The photographer had asked him to bring some items with him that he liked, he brought an RC car, a CD of Martin Luther King speeches and most interestingly from my perspective, Frank Miller’s version of Batman “The Dark Knight returns” I couldn’t resist asking him about comic books, being a fan myself. His comic book fascination started for him, as with most as a child. He got a job at a comic book shop on Portobello road, which he said was the best job he could have imagined having, although his Mum was pretty pissed off when his boss used to pay him in comics. I said I was surprised he was a Batman fan, what with Batman being the rich kid of the superhero world; he didn’t seem bothered by this, saying that it was only Miller’s batman that intrigued him, on the grounds that the heroes he prefers are the ones who really fuck up the villain. It seems you have to be cut throat in modern politics. His favourites in childhood were Hulk and Thor, and he admits that they had two major effects on him, firstly that he did a lot of weights to get beefed up like the disproportionate bodies of his animated idols and secondly the idea that those who are strong should protect the weak.

So is Shaun Bailey a super hero for Black Britons? I have no doubt that Bailey is too intelligent to be manipulated by Cameron without knowing it, and his intentions seem sincere, he is well respected within his constituency, several passing joggers and cyclists stop to pay their respects to him, one even asking how he could make a donation to the party, another bursting into a round of applause after overhearing his passionate speech to me and the stylist on the shoot.
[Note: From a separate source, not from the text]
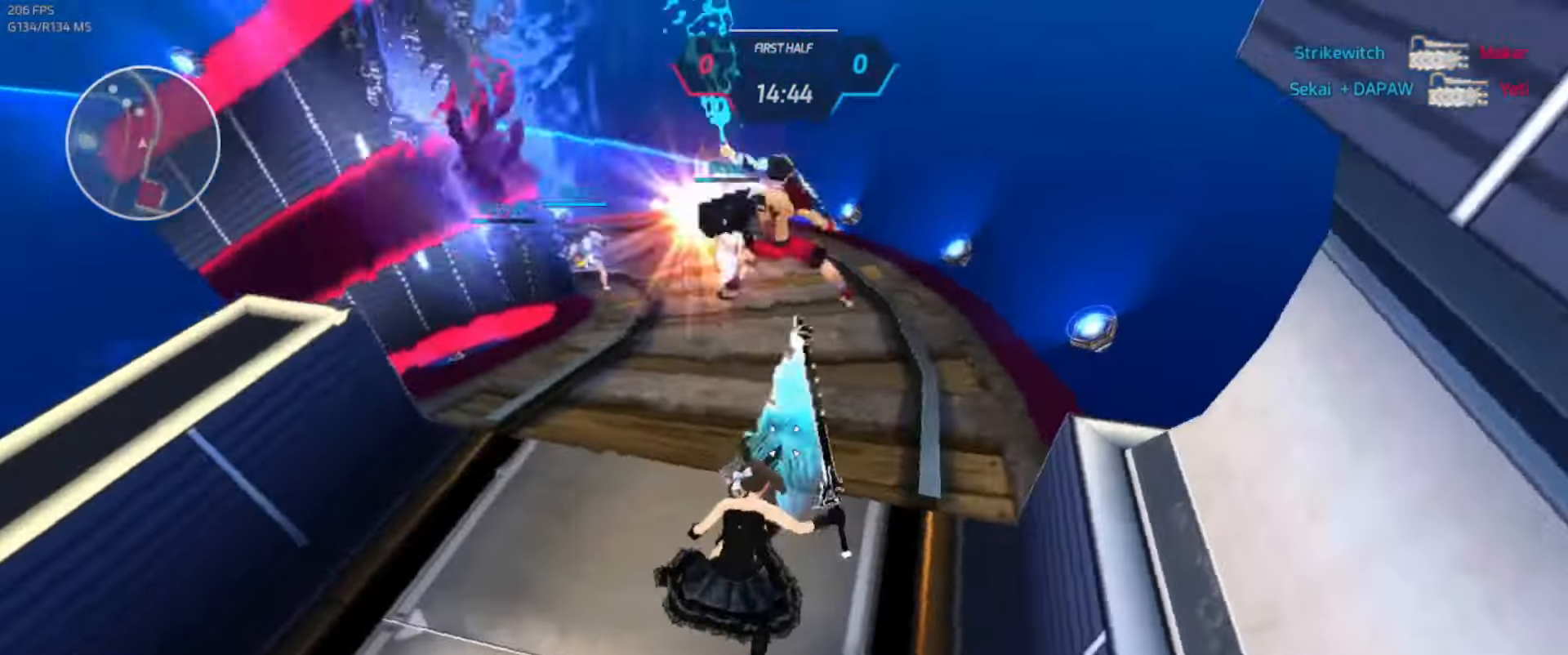
{"keys": ["a", "w"], "events": [[366, "d", "down"], [466, "a", "down"], [500, "d", "up"]]}
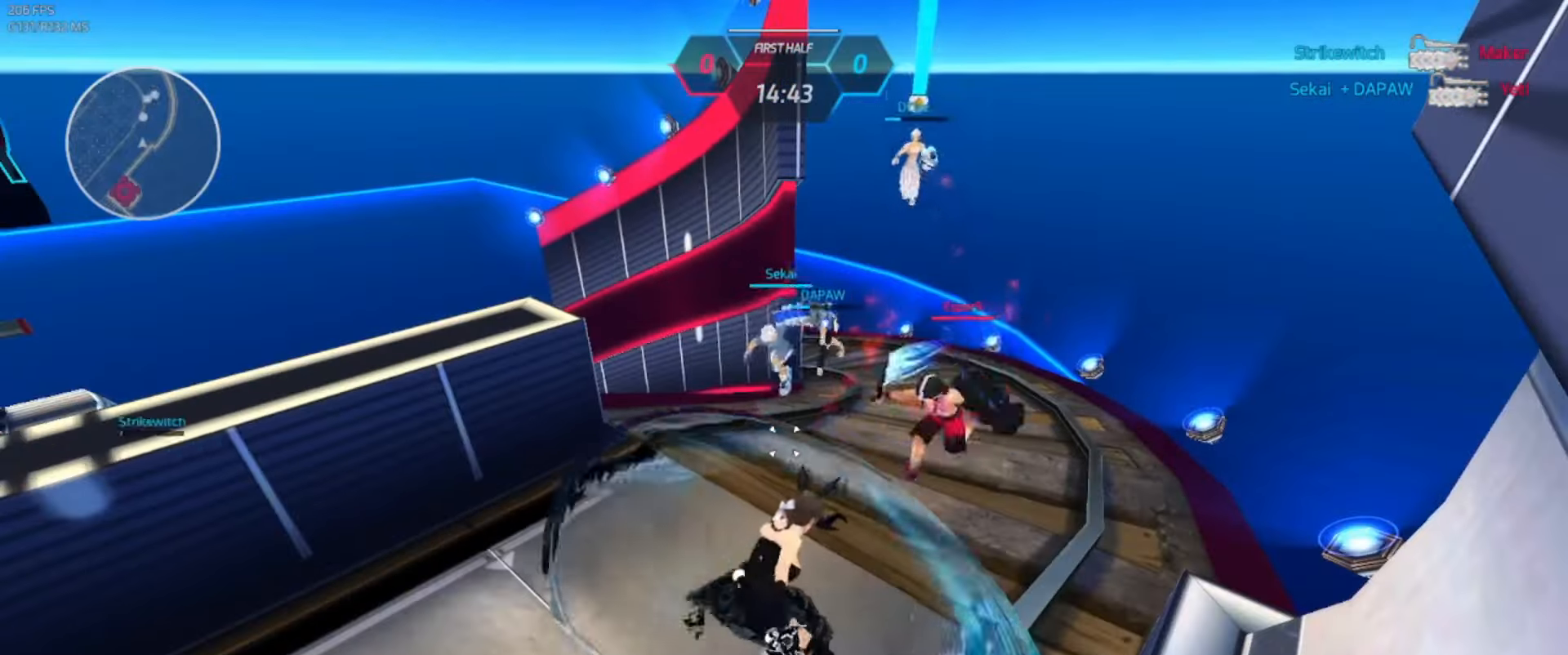
{"keys": ["w"], "events": [[283, "a", "up"]]}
But I am ever the sceptic, whilst it is refreshing to hear some common sense being spoken from a politician who most people would find it difficult not to identify with, I get the feeling Cameron is assembling a team of faces that look good as opposed to a team of people regardless of race and gender who are best for the job.

Bailey stresses a difference from his beliefs and that of the Conservative party of the 80's. A Thatcherite he aint. He believes the NHS is a symbol of Britain and is appalled at how the Labour government have constructed a system of targets that are set by people with no real understanding of hospitals. He suggests giving power to the hospitals to run themselves; I inquire whether he supports any system of privatisation of the health service which, to my relief, he denies.

He is an outspoken euro-sceptic, saying that New Labour have put us so far in debt that even the French with their spiralling national debt are warning us.
“When the French say you're in too much debt, you’re in trouble!” He doesn’t go in to much detail about his mistrust of Europe, but makes it clear he thinks that European authorities and New Labour are ripping off the British public, and I could see he was pretty angry about that. His say that it is easier to jump on a band wagon late than to jump from a sinking ship.

One issue which we touched on really intrigued me, getting back onto the subject of crime, and the streets, I ask him about the new proposals for stop and search. Although these proposals are being made by Labour, its obvious the Tories will lap them up like a bat at blood. I realise that Bailey is likely to have a far better understanding of the realities of police oppression than me so I was suprised when he said he supported restoring police power for searching.
“You don’t seriously support a return to the suss laws do you?” I ask, his reply is difficult for me to argue with
“We’re the ones who get stopped and searched yeah?” referring to black men
“but we’re also the ones who get shot and stabbed, I’ve been stabbed, It’s not fun” Due to his unique background in the current political spectrum, Bailey is an authority on those issues he is so keen to address, but this does not necessarily mean that he is right.